The property boom collapse in China has hit consumer and business confidence.
China’s leaders did not understand how dependent China was on property.
Consumer spending is naturally depressed, and many industries are also being affected by reduced demand from the US.
The Chinese traditional answer whenever it has faced a downturn is to pump money into infrastructure spending, and that spending creates a big demand for our iron ore and coal.
And right on cue, China is now stirring the infrastructure spending cauldron and there is a general expectation in currency markets that history will repeat itself.
Australia says thanks.
But some of the reports coming out of China are casting doubt whether another round of infrastructure spending will stimulate an economy where consumer confidence has been hit and the population figures are starting to decline.
On the other hand, Australia’s “lucky country” syndrome is re-emerging.
Australia stands to benefit from demand for a range of minerals linked to electrification, but if those rewards are to be swift it will require a lot more mining investment and a fast streamlined approval process.
Very little of that is currently on the horizon.
We have elected a government that is determined to lift mining costs and lower productivity via industrial relations legislation.
It couldn’t come at a worse time, and we may miss out on the investment.
But there is good news which is helping share markets.

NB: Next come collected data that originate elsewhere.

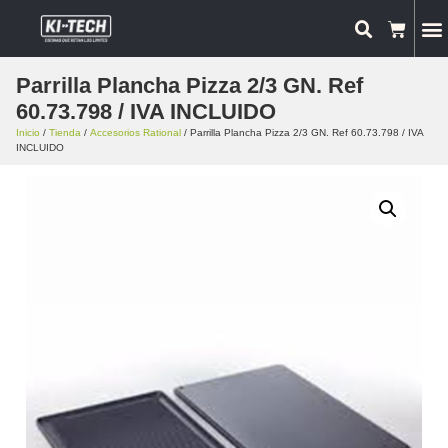
Parrilla Plancha Pizza 2/3 GN. Ref
60.73.798 / IVA INCLUIDO
Inicio
/
Tienda
/
Accesorios Rational
/ Parrilla Plancha Pizza 2/3 GN. Ref 60.73.798 / IVA
INCLUIDO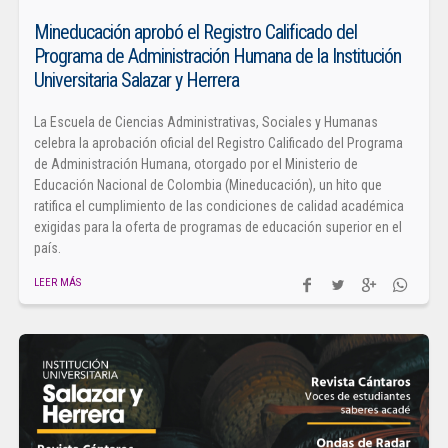
Mineducación aprobó el Registro Calificado del
Programa de Administración Humana de la Institución
Universitaria Salazar y Herrera
La Escuela de Ciencias Administrativas, Sociales y Humanas
celebra la aprobación oficial del Registro Calificado del Programa
de Administración Humana, otorgado por el Ministerio de
Educación Nacional de Colombia (Mineducación), un hito que
ratifica el cumplimiento de las condiciones de calidad académica
exigidas para la oferta de programas de educación superior en el
país.
LEER MÁS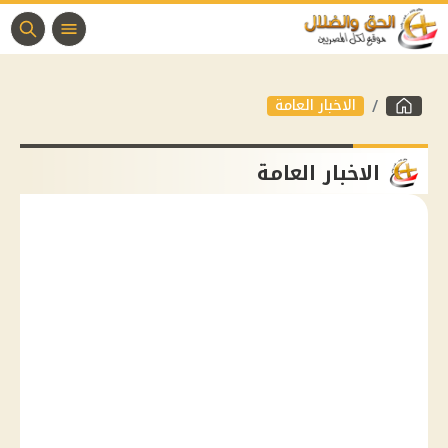
الاخبار العامة
الاخبار العامة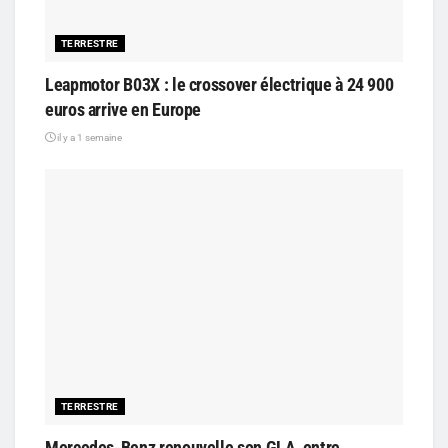
TERRESTRE
Leapmotor B03X : le crossover électrique à 24 900
euros arrive en Europe
il y a 1 semaine
TERRESTRE
Mercedes-Benz renouvelle son GLA, entre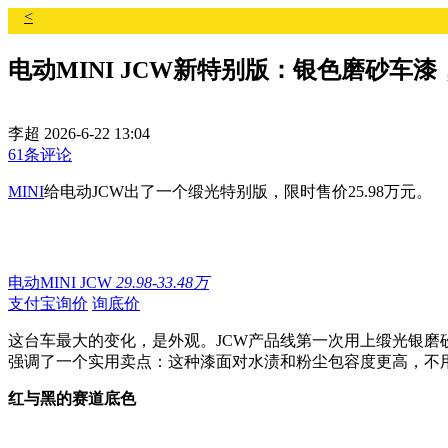
<
电动MINI JCW新特别版：银色磨砂车漆，
李超
2026-6-22 13:04
61条评论
MINI
给电动JCW出了一个缎光特别版，限时售价25.98万元。
电动MINI JCW
29.98-33.48万
支付宝询价
询底价
这台车最大的变化，是外观。JCW产品线第一次用上缎光银
强调了一个实用卖点：这种漆面对水渍和粉尘包容度更高，不
红与黑的赛道底色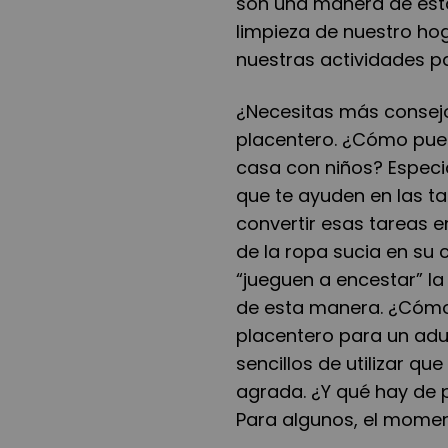
son una manera de esta
limpieza de nuestro hoga
nuestras actividades pa
¿Necesitas más consejos
placentero. ¿Cómo pued
casa con niños? Especi
que te ayuden en las ta
convertir esas tareas e
de la ropa sucia en su 
“jueguen a encestar” l
de esta manera. ¿Cómo
placentero para un adul
sencillos de utilizar q
agrada. ¿Y qué hay de 
Para algunos, el momen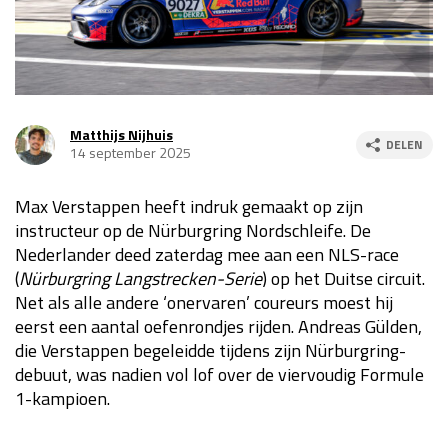
Race
za 13:00 - 15:00
GP VERENIGDE STATEN 2026
23 - 25 okt
Matthijs Nijhuis
DELEN
14 september 2025
GP SÃO PAULO 2026
06 - 08 nov
Kwalificatie
za 23:00 - 00:00
Max Verstappen heeft indruk gemaakt op zijn
Race
zo 21:00 - 23:00
instructeur op de Nürburgring Nordschleife. De
Nederlander deed zaterdag mee aan een NLS-race
Kwalificatie
za 19:00 - 20:00
(
Nürburgring Langstrecken-Serie
) op het Duitse circuit.
Race
zo 18:00 - 20:00
Net als alle andere ‘onervaren’ coureurs moest hij
eerst een aantal oefenrondjes rijden. Andreas Gülden,
GP MEXICO 2026
30 okt - 01 nov
die Verstappen begeleidde tijdens zijn Nürburgring-
debuut, was nadien vol lof over de viervoudig Formule
1-kampioen.
LAS VEGAS GRAND PRIX 2026
20 - 22 nov
Kwalificatie
za 22:00 - 23:00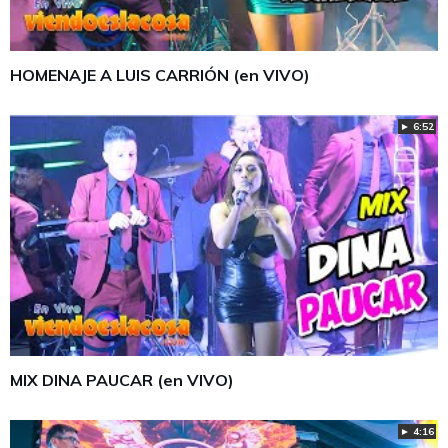
HOMENAJE A LUIS CARRIÓN (en VIVO)
► 6:52
MIX DINA PAUCAR (en VIVO)
► 4:16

There are clear signs that the US inflation rate is falling and if that keeps up then the US will be able to pause interest rate rises.
But in any inflationary battle, the hardest yards come in trying to reduce inflation from around the four per cent level to around 2 per cent.
That may require the US to persist with high rates for a longer period than anticipated, which will multiply the dangers to Australia if China does not deliver.
Whenever a nation’s interest rates go out of line with the rest of the world, the currency is in danger, and those dangers can be manifested very quickly.
Traders are constantly scouring the world looking for anomalies and currency weakness.
To insulate ourselves, we to encourage overseas investment in major mining projects and manufacturing exercises like the German defence deal.
But we are not good at accelerating mineral development timetables or abandoning industrial relations cost boosters.
The new RBA governor will need to be watching the markets every day in case our currency is subjected to a raid.